• _Activity list_
A – Using the museum object descriptions, decide whether each statement agrees with the text: (i) the serpent labret was worn through the lower lip; (ii) the standing female figure was a gift of Mary McFadden in 2016; (iii) the elaborate headdress marked elite status for women only. Answer yes or no for each and quote the words of the text that settle it.
B – Write out a passage from the museum object descriptions exactly. Begin at the words "Serpent labret with articulated tongue, Mexica" and stop after "Mary McFadden, 2024.".

• _Document excerpt_

Serpent labret with articulated tongue, Mexica artist(s), 1325–1521 CE. The Metropolitan Museum of Art, New York, Purchase, 2015 Benefit Fund and Lila Acheson Wallace Gift, 2016.

The serpent labret with articulated tongue is a rare survival of what was once a thriving tradition of gold-working in the Aztec Empire. Gold, in Mexica belief, was teocuitlatl—godly excrement closely associated with the sun’s power. This labret was worn through the lower lip as a symbol of royal authority and speech. Its intricate form, including a moveable tongue, may represent Xiuhcoatl, the fire serpent linked to the sun god Huitzilopochtli.


Standing female figure, Huastec artist(s), 1250–1521 CE. The Metropolitan Museum of Art, New York, Gift of Mary McFadden, 2024.

This standing female figure from the Huasteca region stands with quiet poise, her hands resting gently on her abdomen and her face finely carved with serene detail. She wears an elaborate headdress with celestial symbolism, a marker of elite status shared by both women and men in Huastec society. Thought to represent solar, lunar or stellar rays, the headdress links her to political and possibly cosmic authority.

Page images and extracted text
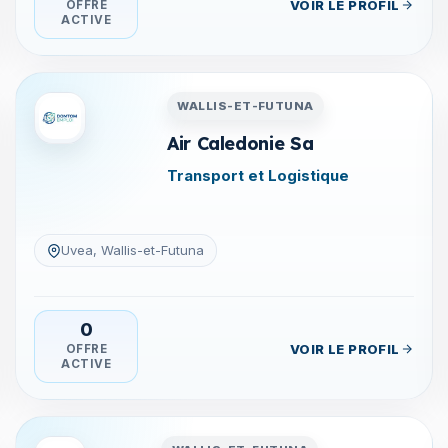
VOIR LE PROFIL
OFFRE
ACTIVE
tuna
Entreprises en Wallis-et-Futu
WALLIS-ET-FUTUNA
Air Caledonie Sa
Transport et Logistique
Uvea, Wallis-et-Futuna
0
VOIR LE PROFIL
OFFRE
ACTIVE
tuna
Entreprises en Wallis-et-Futu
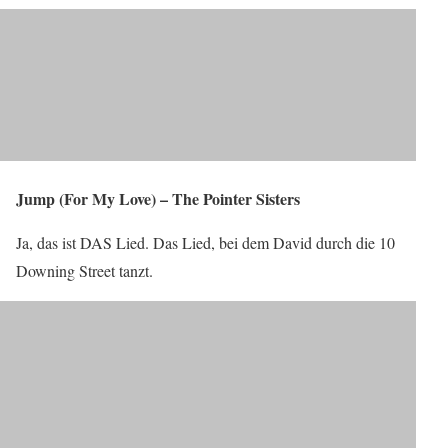
Jump (For My Love) – The Pointer Sisters
Ja, das ist DAS Lied. Das Lied, bei dem David durch die 10
Downing Street tanzt.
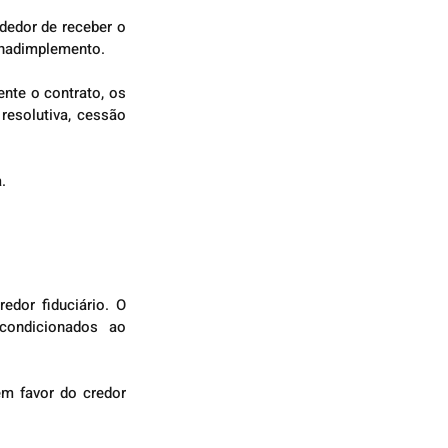
edor de receber o 
inadimplemento.
nte o contrato, os 
resolutiva, cessão 
.
dor fiduciário. O 
condicionados ao 
m favor do credor 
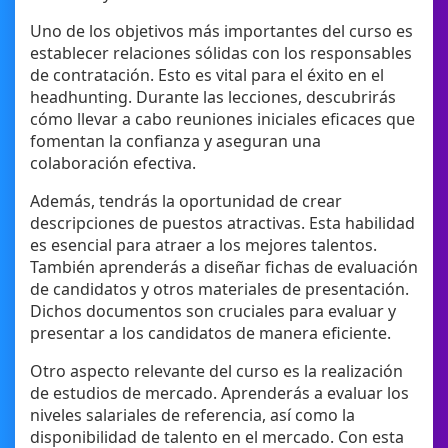
Uno de los objetivos más importantes del curso es
establecer relaciones sólidas con los responsables
de contratación. Esto es vital para el éxito en el
headhunting. Durante las lecciones, descubrirás
cómo llevar a cabo reuniones iniciales eficaces que
fomentan la confianza y aseguran una
colaboración efectiva.
Además, tendrás la oportunidad de crear
descripciones de puestos atractivas. Esta habilidad
es esencial para atraer a los mejores talentos.
También aprenderás a diseñar fichas de evaluación
de candidatos y otros materiales de presentación.
Dichos documentos son cruciales para evaluar y
presentar a los candidatos de manera eficiente.
Otro aspecto relevante del curso es la realización
de estudios de mercado. Aprenderás a evaluar los
niveles salariales de referencia, así como la
disponibilidad de talento en el mercado. Con esta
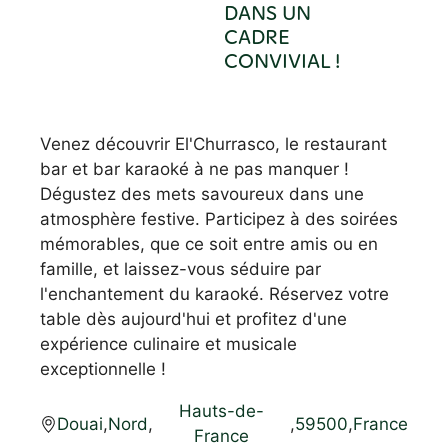
DANS UN
CADRE
CONVIVIAL !
Venez découvrir El'Churrasco, le restaurant
bar et bar karaoké à ne pas manquer !
Dégustez des mets savoureux dans une
atmosphère festive. Participez à des soirées
mémorables, que ce soit entre amis ou en
famille, et laissez-vous séduire par
l'enchantement du karaoké. Réservez votre
table dès aujourd'hui et profitez d'une
expérience culinaire et musicale
exceptionnelle !
Hauts-de-
Douai
,
Nord
,
,
59500
,
France
France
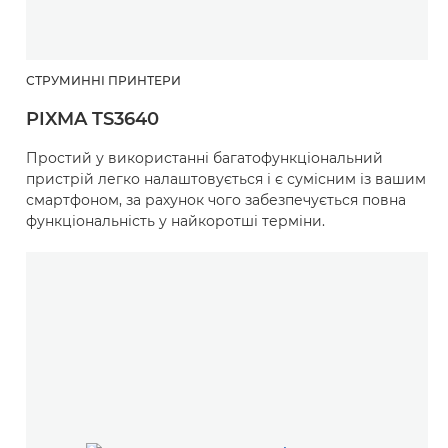
СТРУМИННІ ПРИНТЕРИ
PIXMA TS3640
Простий у використанні багатофункціональний
пристрій легко налаштовується і є сумісним із вашим
смартфоном, за рахунок чого забезпечується повна
функціональність у найкоротші терміни.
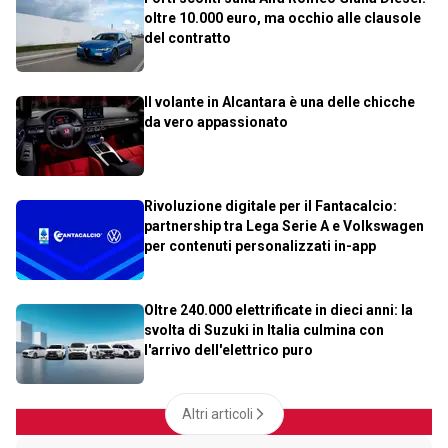
oltre 10.000 euro, ma occhio alle clausole
del contratto
Il volante in Alcantara è una delle chicche
da vero appassionato
Rivoluzione digitale per il Fantacalcio:
partnership tra Lega Serie A e Volkswagen
per contenuti personalizzati in-app
Oltre 240.000 elettrificate in dieci anni: la
svolta di Suzuki in Italia culmina con
l'arrivo dell'elettrico puro
Altri articoli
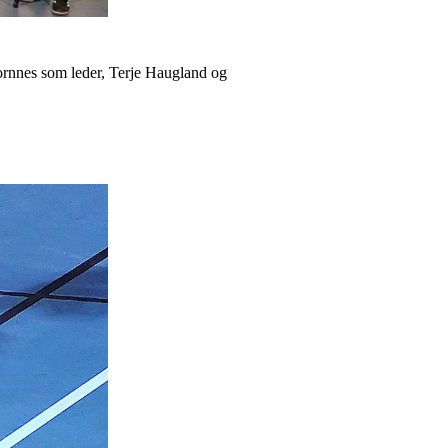
ornnes som leder, Terje Haugland og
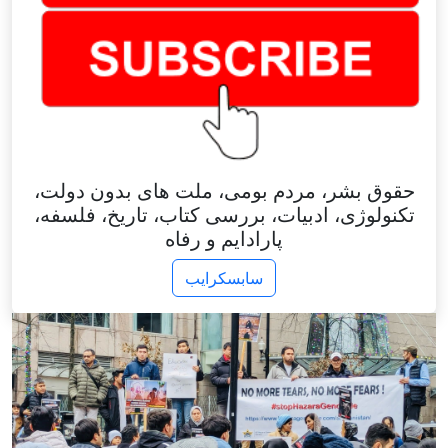
حقوق بشر، مردم بومی، ملت های بدون دولت،
تکنولوژی، ادبیات، بررسی کتاب، تاریخ، فلسفه،
پارادایم و رفاه
سابسکرایب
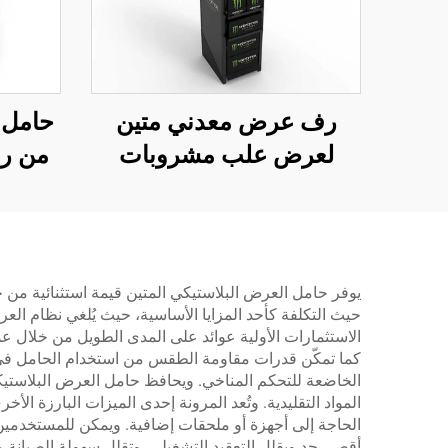
رف عرض معدني متين
حامل 
لعرض علب مشروبات
Monster Energy - قائم
على الأرضية - للاستخدام
في الحانات ومتاجر البيع
بالتجزئة
يوفر حامل العرض البلاستيكي المتين قيمة استثنائية من خ
حيث التكلفة كأحد المزايا الأساسية، حيث يُلغي نظام الع
الاستثمارات الأولية عوائد على المدى الطويل من خلال عم
كما تمكّن قدرات مقاومة الطقس من استخدام الحامل في الت
الخاضعة للتحكم المناخي. ويحافظ حامل العرض البلاستيك
المواد التقليدية. وتُعد المرونة إحدى الميزات البارزة ال
الحاجة إلى أجهزة أو ملحقات إضافية. ويمكن للمستخدمين 
أقصى حد ويقلل التعقيد التشغيلي. وتقلل سهولة الصيانة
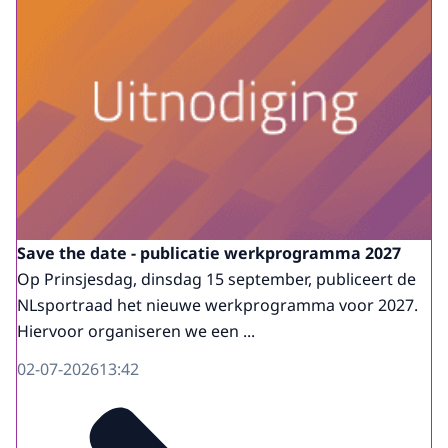
Save the date - publicatie werkprogramma 2027
Op Prinsjesdag, dinsdag 15 september, publiceert de
NLsportraad het nieuwe werkprogramma voor 2027.
Hiervoor organiseren we een ...
02-07-2026
13:42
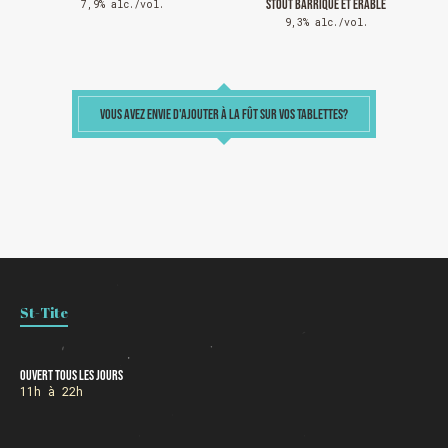
STOUT BARRIQUE ET ÉRABLE
7,9% alc./vol.
9,3% alc./vol.
Chargement
VOUS AVEZ ENVIE D'AJOUTER À LA FÛT SUR VOS TABLETTES?
St-Tite
Ouvert tous les jours
11h à 22h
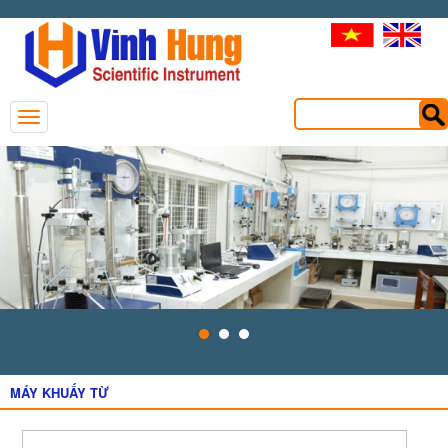
MÁY KHUẤY TỪ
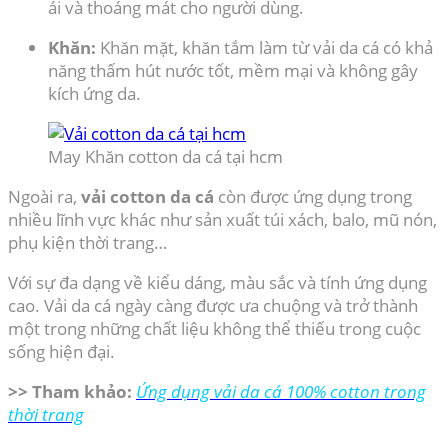
ái và thoáng mát cho người dùng.
Khăn:
Khăn mặt, khăn tắm làm từ vải da cá có khả
năng thấm hút nước tốt, mềm mại và không gây
kích ứng da.
May Khăn cotton da cá tại hcm
Ngoài ra,
vải cotton da cá
còn được ứng dụng trong
nhiều lĩnh vực khác như sản xuất túi xách, balo, mũ nón,
phụ kiện thời trang…
Với sự đa dạng về kiểu dáng, màu sắc và tính ứng dụng
cao. Vải da cá ngày càng được ưa chuộng và trở thành
một trong những chất liệu không thể thiếu trong cuộc
sống hiện đại.
>> Tham khảo:
Ứng dụng vải da cá 100% cotton trong
thời trang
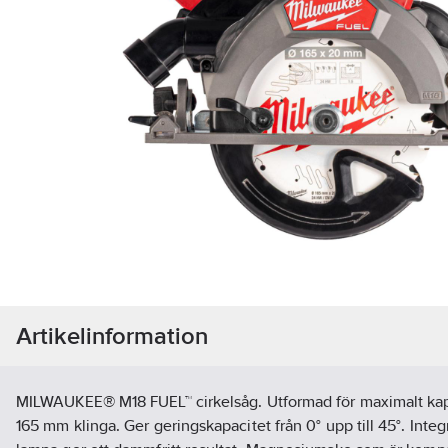
Artikelinformation
MILWAUKEE® M18 FUEL™ cirkelsåg. Utformad för maximalt k
165 mm klinga. Ger geringskapacitet från 0° upp till 45°. Inte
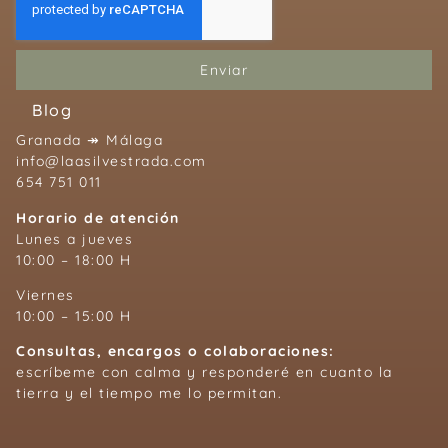
Enviar
Blog
Granada ↠ Málaga
info@laasilvestrada.com
654 751 011
Horario de atención
Lunes a jueves
10:00 – 18:00 H
Viernes
10:00 – 15:00 H
Consultas, encargos o colaboraciones:
escríbeme con calma y responderé en cuanto la
tierra y el tiempo me lo permitan.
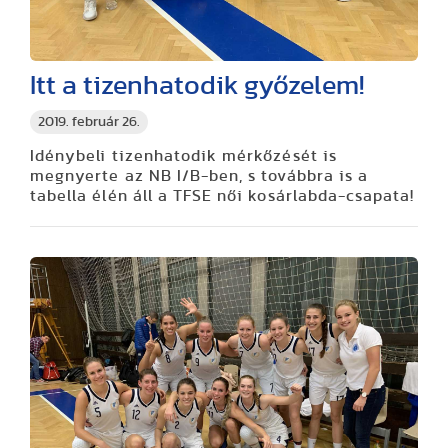
Itt a tizenhatodik győzelem!
2019. február 26.
Idénybeli tizenhatodik mérkőzését is
megnyerte az NB I/B-ben, s továbbra is a
tabella élén áll a TFSE női kosárlabda-csapata!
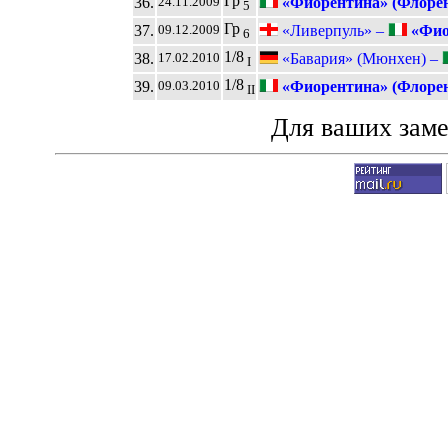
Гр
36.
«Фиорентина» (Флоре
24.11.2009
5
Гр
37.
«Ливерпуль» –
«Фио
09.12.2009
6
1/8
38.
«Бавария» (Мюнхен) –
17.02.2010
I
1/8
39.
«Фиорентина» (Флоре
09.03.2010
II
Для ваших зам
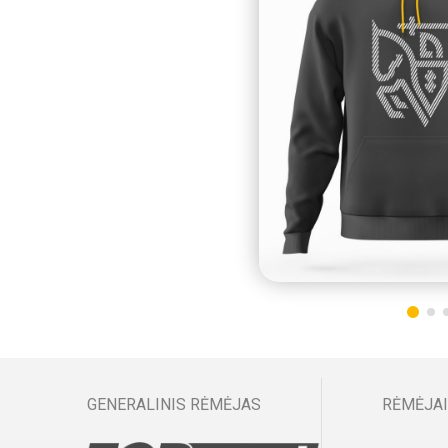
GENERALINIS RĖMĖJAS
RĖMĖJAI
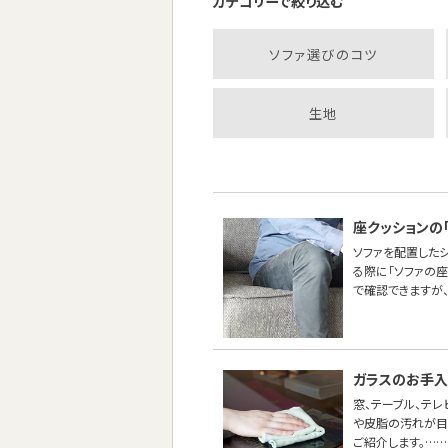
カテゴリーで絞り込む
ソファ選びのコツ
生地
座クッションの
ソファを配置した
る際に「ソファの
で確認できますが
ガラスのお手
窓、テーブル、テ
や皮脂の汚れが目
ご紹介します。……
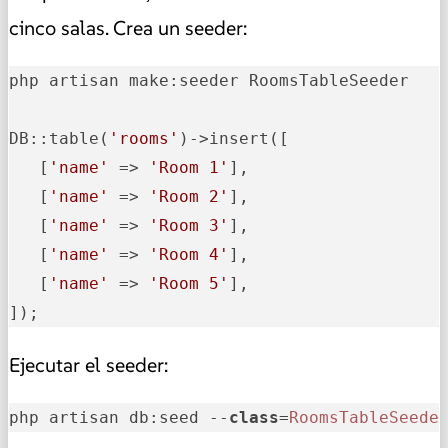
cinco salas. Crea un seeder:
php artisan make:seeder RoomsTableSeeder 

DB::table
(
'rooms'
)
->
insert([

   [
'name'
 => 
'Room 1'
],

   [
'name'
 => 
'Room 2'
],

   [
'name'
 => 
'Room 3'
],

   [
'name'
 => 
'Room 4'
],

   [
'name'
 => 
'Room 5'
],

]);
Ejecutar el seeder:
php artisan db:seed --
class
=
RoomsTableSeede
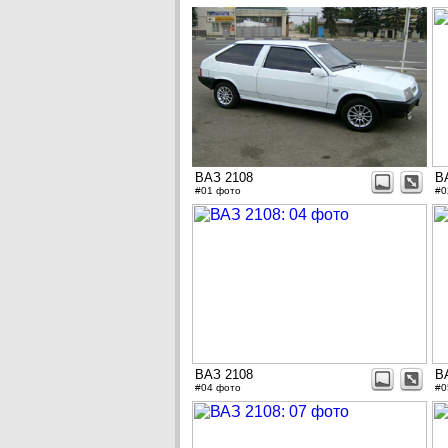
ВАЗ 2108
В
#01 фото
#0
ВАЗ 2108
В
#04 фото
#0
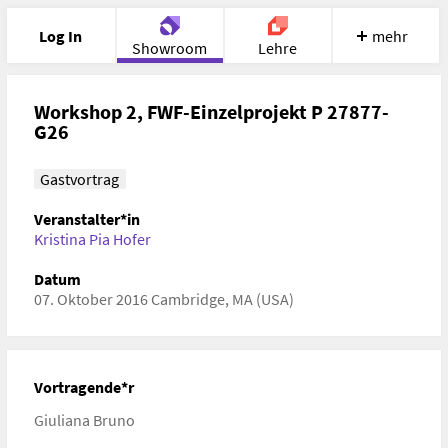
Log In
mehr
Showroom
Lehre
Portfolio
Image
Cloud
Chat
Workshop 2, FWF-Einzelprojekt P 27877-
G26
Meet
Recherche
Hilfe
Gastvortrag
Veranstalter*in
Kristina Pia Hofer
Datum
07. Oktober 2016 Cambridge, MA (USA)
Vortragende*r
Giuliana Bruno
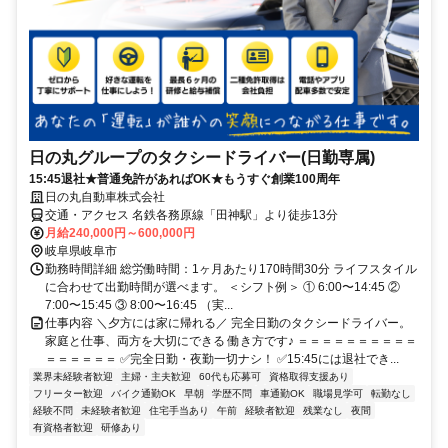
日の丸グループのタクシードライバー(日勤専属)
15:45退社★普通免許があればOK★もうすぐ創業100周年
日の丸自動車株式会社
交通・アクセス 名鉄各務原線「田神駅」より徒歩13分
月給240,000円～600,000円
岐阜県岐阜市
勤務時間詳細 総労働時間：1ヶ月あたり170時間30分 ライフスタイル
に合わせて出勤時間が選べます。 ＜シフト例＞ ① 6:00〜14:45 ②
7:00〜15:45 ③ 8:00〜16:45 （実...
仕事内容 ＼夕方には家に帰れる／ 完全日勤のタクシードライバー。
家庭と仕事、両方を大切にできる 働き方です♪ ＝＝＝＝＝＝＝＝＝＝
＝＝＝＝＝＝ ✅完全日勤・夜勤一切ナシ！ ✅15:45には退社でき...
業界未経験者歓迎
主婦・主夫歓迎
60代も応募可
資格取得支援あり
フリーター歓迎
バイク通勤OK
早朝
学歴不問
車通勤OK
職場見学可
転勤なし
経験不問
未経験者歓迎
住宅手当あり
午前
経験者歓迎
残業なし
夜間
有資格者歓迎
研修あり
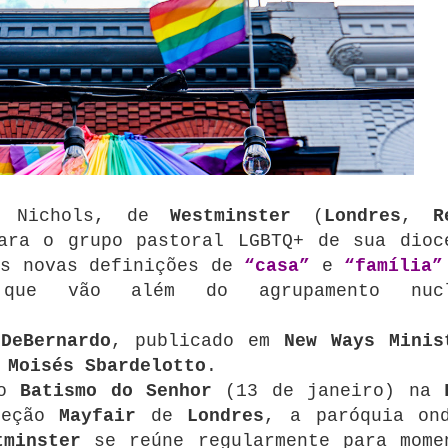
nt Nichols, de
Westminster
(
Londres
,
R
ara o grupo pastoral LGBTQ+ de sua dioc
as novas definições de
“casa”
e
“família”
s que vão além do agrupamento nucl
DeBernardo
, publicado em
New Ways Minis
e
Moisés Sbardelotto
.
do
Batismo do Senhor
(13 de janeiro) na
seção
Mayfair
de
Londres
, a paróquia on
tminster
se reúne regularmente para mome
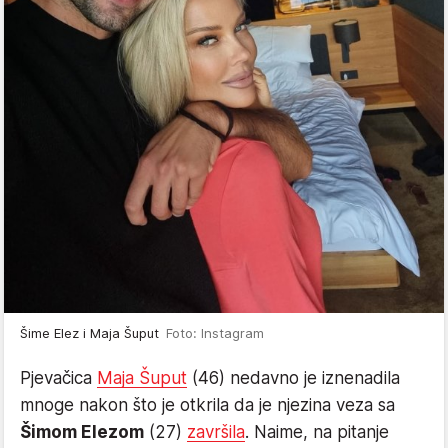
Šime Elez i Maja Šuput
Foto: Instagram
Pjevačica
Maja Šuput
(46) nedavno je iznenadila
mnoge nakon što je otkrila da je njezina veza sa
Šimom Elezom
(27)
završila
. Naime, na pitanje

• _Exercise responses_
A –
(i) Yes: "This labret was worn through the lower lip as a symbol of royal authority and speech."
(ii) No: "Gift of Mary McFadden, 2024."
(iii) No: "a marker of elite status shared by both women and men in Huastec society."

B –
Serpent labret with articulated tongue, Mexica artist(s), 1325–1521 CE. The Metropolitan Museum of Art, New York, Purchase, 2015 Benefit Fund and Lila Acheson Wallace Gift, 2016.

The serpent labret with articulated tongue is a rare survival of what was once a thriving tradition of gold-working in the Aztec Empire. Gold, in Mexica belief, was teocuitlatl—godly excrement closely associated with the sun’s power. This labret was worn through the lower lip as a symbol of royal authority and speech. Its intricate form, including a moveable tongue, may represent Xiuhcoatl, the fire serpent linked to the sun god Huitzilopochtli.


Standing female figure, Huastec artist(s), 1250–1521 CE. The Metropolitan Museum of Art, New York, Gift of Mary McFadden, 2024.